## Exercise:
Can you reproduce, word for word, the part of the Eliza Fay biography that opens with the words containing "Eliza Fay (1755" and closes with "the Middle East."?

Eliza Fay (1755 or 1756 – 9 September 1816) was an English letter writer. She left graphic accounts of her travels and experiences in Europe and the Middle East.

Early life
Eliza was born in 1755 or 1756, probably in Rotherhithe, Surrey. She was one of three known daughters of Edward Clement (died 1794), a Rotherhithe shipwright. Her mother died in or before 1783. Little is known of her family. One of her sisters, Eleanor, married Thomas W. Preston.

Eliza married Anthony Fay, a barrister, on 6 February 1772 in London. The only son of Francis Fay of Rotherhithe, Surrey, and of Irish extraction, he intended to practise as an advocate in the Calcutta Supreme Court. The couple set out for India in April 1779 and he managed to enter himself on 16 June 1780, but he ran into debt and fathered an illegitimate child before returning to England, where he died some time before 1815. The couple separated in August 1781. There were no children of the marriage.

Passages to India
Fay's graphic letters begin in Paris on 18 April 1779; her account suggests she had been to France several times before. Then follows an eventful journey across the Alps, by sea to Egypt, then across the deserts of Egypt in a caravan that was attacked by bandits, only to be imprisoned on arrival in Calicut by Hyder Ali, King of Mysore. Eventually escaping with the help of a Jewish merchant from Cochin, Mr Isaac, she and her husband arrived in Calcutta in May 1780.

## Provided records:
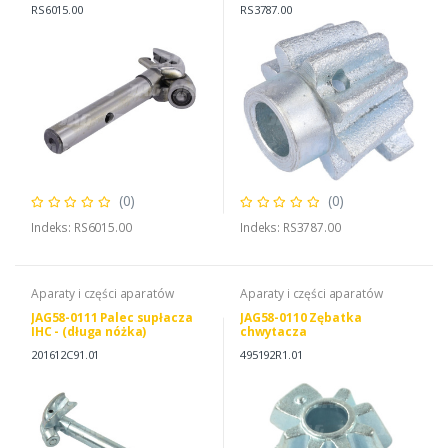
RS6015 CASE IH 3103548R1
IH 3103549R1 RASSPE
RS6015.00
RS3787.00
RS3787A
(0)
(0)
Indeks: RS6015.00
Indeks: RS3787.00
Aparaty i części aparatów
Aparaty i części aparatów
JAG58-0111 Palec supłacza
JAG58-0110 Zębatka
IHC - (długa nóżka)
chwytacza
201612C91.01
495192R1.01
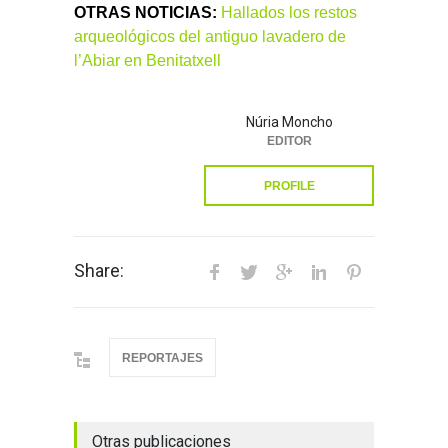
OTRAS NOTICIAS:
Hallados los restos
arqueológicos del antiguo lavadero de
l’Abiar en Benitatxell
Núria Moncho
EDITOR
PROFILE
Share:
REPORTAJES
Otras publicaciones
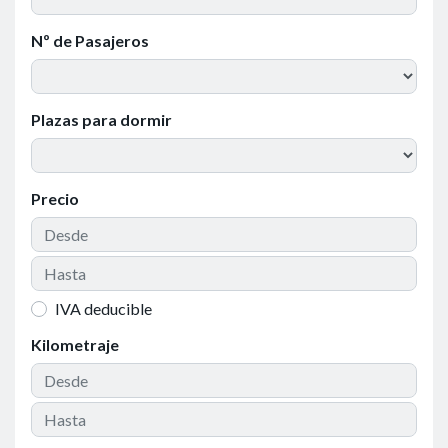
Nº de Pasajeros
Plazas para dormir
Precio
IVA deducible
Kilometraje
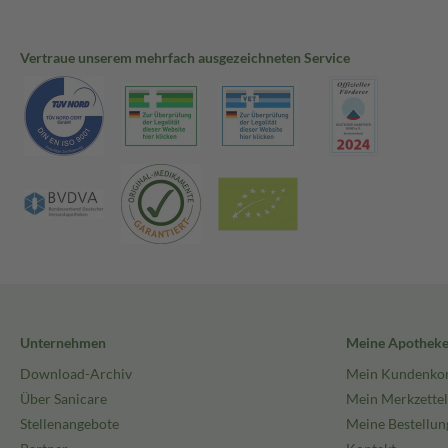
Vertraue unserem mehrfach ausgezeichneten Service
Unternehmen
Meine Apothek
Download-Archiv
Mein Kundenko
Über Sanicare
Mein Merkzettel
Stellenangebote
Meine Bestellun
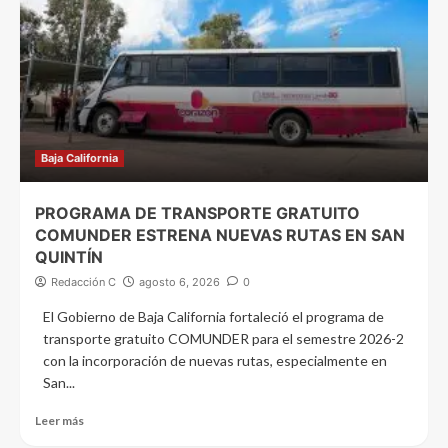
Baja California
PROGRAMA DE TRANSPORTE GRATUITO
COMUNDER ESTRENA NUEVAS RUTAS EN SAN
QUINTÍN
Redacción C
agosto 6, 2026
0
El Gobierno de Baja California fortaleció el programa de
transporte gratuito COMUNDER para el semestre 2026-2
con la incorporación de nuevas rutas, especialmente en
San...
Leer más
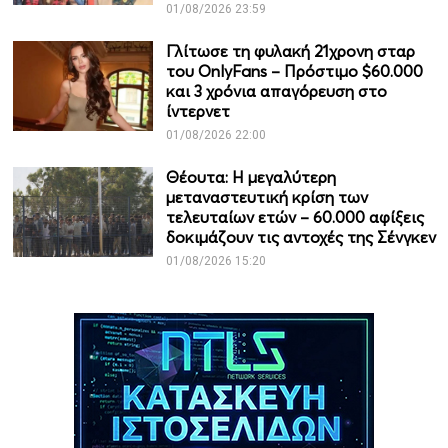
01/08/2026 23:59
Γλίτωσε τη φυλακή 21χρονη σταρ
του OnlyFans – Πρόστιμο $60.000
και 3 χρόνια απαγόρευση στο
ίντερνετ
01/08/2026 22:00
Θέουτα: Η μεγαλύτερη
μεταναστευτική κρίση των
τελευταίων ετών – 60.000 αφίξεις
δοκιμάζουν τις αντοχές της Σένγκεν
01/08/2026 15:20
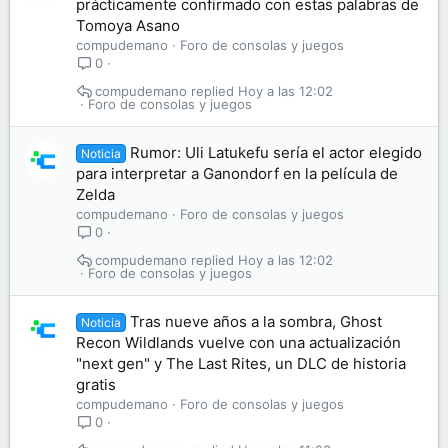
prácticamente confirmado con estas palabras de
Tomoya Asano
compudemano
Foro de consolas y juegos
0
compudemano
Hoy a las 12:02
Foro de consolas y juegos
Rumor: Uli Latukefu sería el actor elegido
Noticia
para interpretar a Ganondorf en la película de
Zelda
compudemano
Foro de consolas y juegos
0
compudemano
Hoy a las 12:02
Foro de consolas y juegos
Tras nueve años a la sombra, Ghost
Noticia
Recon Wildlands vuelve con una actualización
"next gen" y The Last Rites, un DLC de historia
gratis
compudemano
Foro de consolas y juegos
0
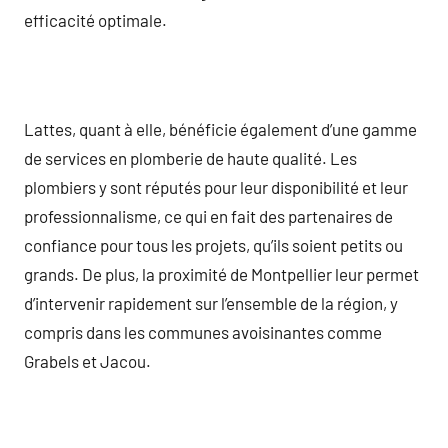
efficacité optimale.
Lattes, quant à elle, bénéficie également d’une gamme
de services en plomberie de haute qualité. Les
plombiers y sont réputés pour leur disponibilité et leur
professionnalisme, ce qui en fait des partenaires de
confiance pour tous les projets, qu’ils soient petits ou
grands. De plus, la proximité de Montpellier leur permet
d’intervenir rapidement sur l’ensemble de la région, y
compris dans les communes avoisinantes comme
Grabels et Jacou.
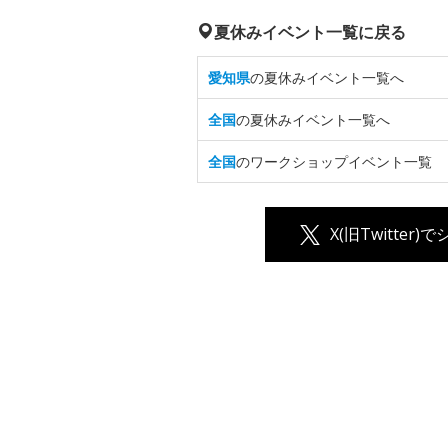
夏休みイベント一覧に戻る
愛知県
の夏休みイベント一覧へ
全国
の夏休みイベント一覧へ
全国
のワークショップイベント一覧
X(旧Twitter)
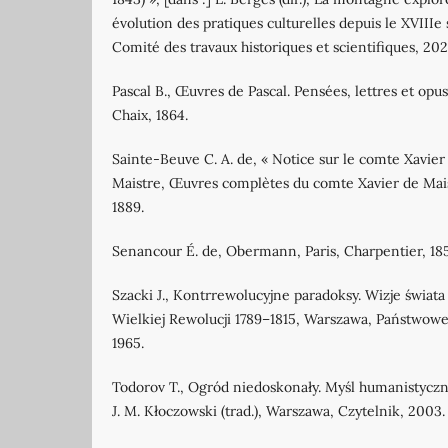
évolution des pratiques culturelles depuis le XVIIIe s
Comité des travaux historiques et scientifiques, 202
Pascal B., Œuvres de Pascal. Pensées, lettres et opu
Chaix, 1864.
Sainte‐Beuve C. A. de, « Notice sur le comte Xavier 
Maistre, Œuvres complètes du comte Xavier de Maist
1889.
Senancour É. de, Obermann, Paris, Charpentier, 18
Szacki J., Kontrrewolucyjne paradoksy. Wizje świat
Wielkiej Rewolucji 1789–1815, Warszawa, Państw
1965.
Todorov T., Ogród niedoskonały. Myśl humanistyczn
J. M. Kłoczowski (trad.), Warszawa, Czytelnik, 2003.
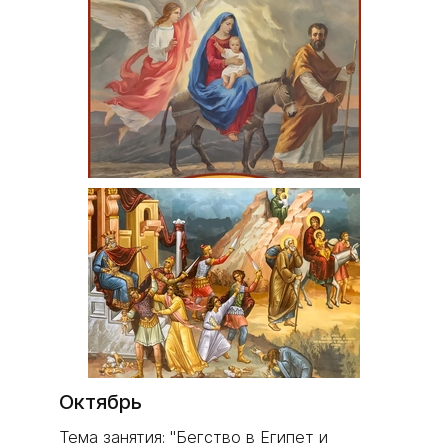
Октябрь
Тема занятия: "Бегство в Египет и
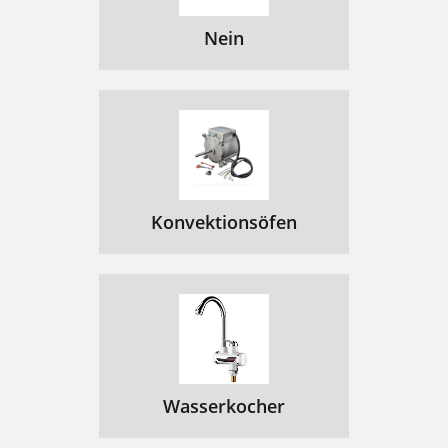
Nein
Konvektionsöfen
Wasserkocher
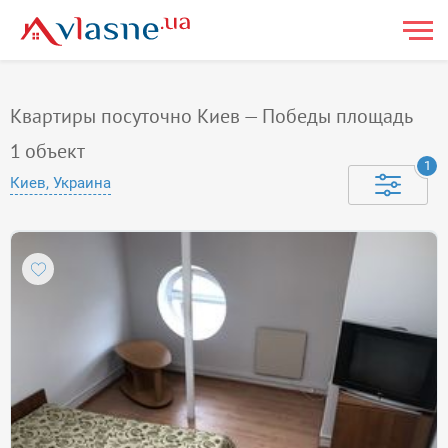
Квартиры посуточно Киев — Победы площадь
1
объект
1
Киев, Украина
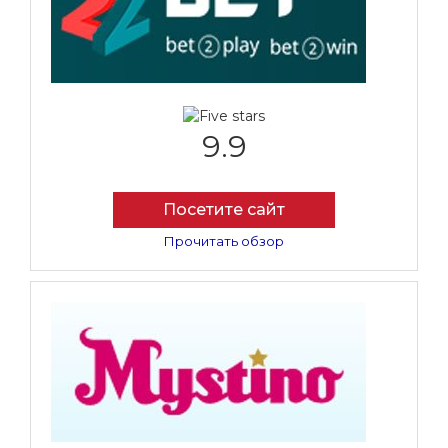
9.9
Посетите сайт
Прочитать обзор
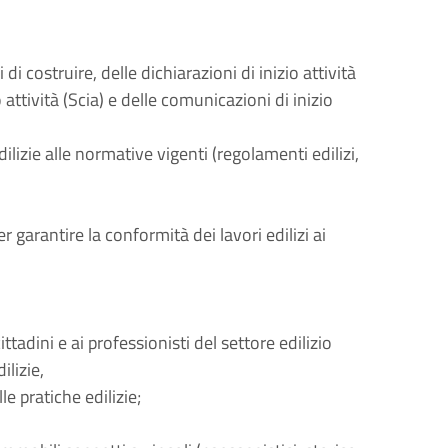
 di costruire, delle dichiarazioni di inizio attività
o attività (Scia) e delle comunicazioni di inizio
ilizie alle normative vigenti (regolamenti edilizi,
r garantire la conformità dei lavori edilizi ai
ttadini e ai professionisti del settore edilizio
ilizie,
e pratiche edilizie;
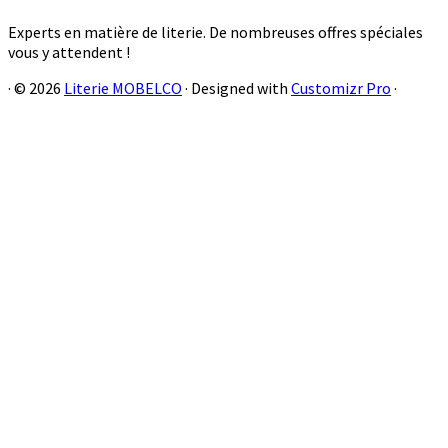
Experts en matière de literie. De nombreuses offres spéciales
vous y attendent !
·
© 2026
Literie MOBELCO
·
Designed with
Customizr Pro
·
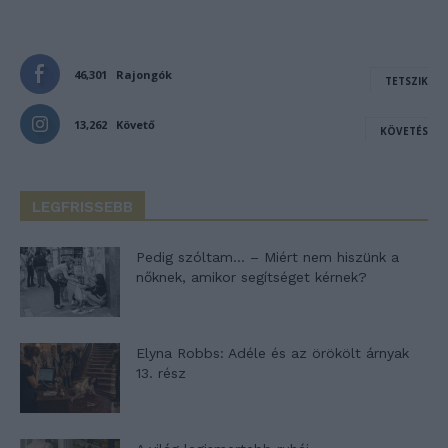
46,301
Rajongók
TETSZIK
13,262
Követő
KÖVETÉS
LEGFRISSEBB
Pedig szóltam… – Miért nem hiszünk a
nőknek, amikor segítséget kérnek?
Elyna Robbs: Adéle és az örökölt árnyak
13. rész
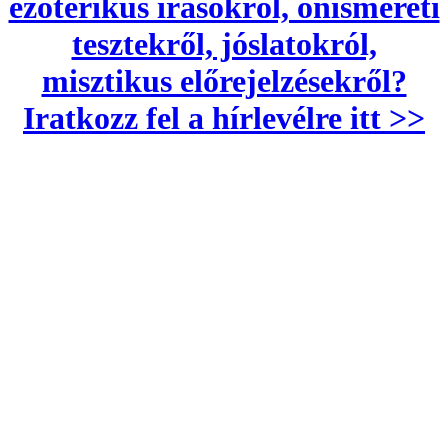
ezoterikus írásokról, önismereti
tesztekről, jóslatokról,
misztikus előrejelzésekről?
Iratkozz fel a hírlevélre itt >>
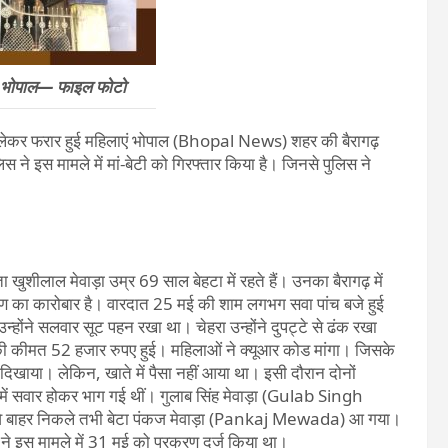
ला भोपाल— फाइल फोटो
रात लेकर फरार हुई महिलाएं भोपाल (Bhopal News) शहर की बैरागढ़
ने इस मामले में मां-बेटी को गिरफ्तार किया है। जिनसे पुलिस ने
 खुशीलाल मेवाड़ा उम्र 69 साल बेहटा में रहते हैं। उनका बैरागढ़ में
षण का कारोबार है। वारदात 25 मई की शाम लगभग सवा पांच बजे हुई
न्होंने सलवार सूट पहन रखा था। चेहरा उन्होंने दुपट्टे से ढंक रखा
ी कीमत 52 हजार रुपए हुई। महिलाओं ने क्यूआर कोड मांगा। जिसके
 दिखाया। लेकिन, खाते में पैसा नहीं आया था। इसी दौरान दोनों
 में सवार होकर भाग गई थीं। गुलाब सिंह मेवाड़ा (Gulab Singh
 वे बाहर निकले तभी बेटा पंकज मेवाड़ा (Pankaj Mewada) आ गया।
े इस मामले में 31 मई को प्रकरण दर्ज किया था।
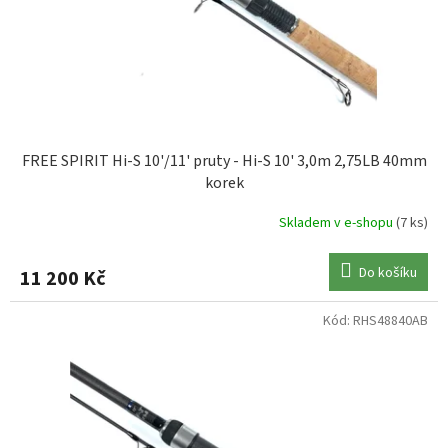
d
u
do 3LB
14
MIVARDI
0
k
t
do 3,25LB
5
PROWESS
0
ů
do 3,5LB
4
SAENGER
0
FREE SPIRIT Hi-S 10'/11' pruty - Hi-S 10' 3,0m 2,75LB 40mm
korek
do 3,50LB
0
SHIMANO
0
Skladem v e-shopu
(7 ks)
do 3,75LB
0
SPORTEX
0
Do košíku
11 200 Kč
do 4LB
0
SPORTS
0
Kód:
RHS48840AB
do 4,5LB
0
STARBAITS
0
do 5LB
1
TRAKKER
0
do 5,5LB
0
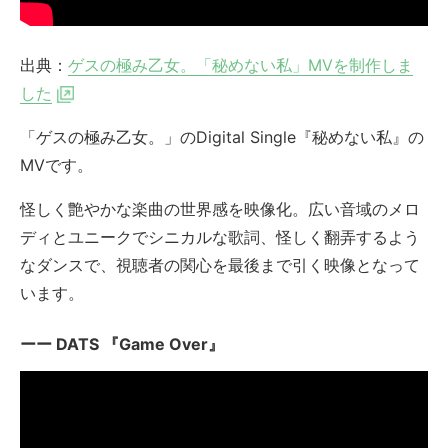
出典：
ゲスの極み乙女。「秘めない私」MVを制作しま
した
「ゲスの極み乙女。」のDigital Single『秘めない私』の
MVです。
怪しく艶やかな楽曲の世界感を映像化。広い音域のメロ
ディとユニークでシニカルな歌詞、怪しく翻弄するよう
なダンスで、視聴者の関心を最後まで引く映像となって
います。
DATS 『Game Over』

## Finished exercise:
Eliza Fay (1755 or 1756 – 9 September 1816) was an English letter writer. She left graphic accounts of her travels and experiences in Europe and the Middle East.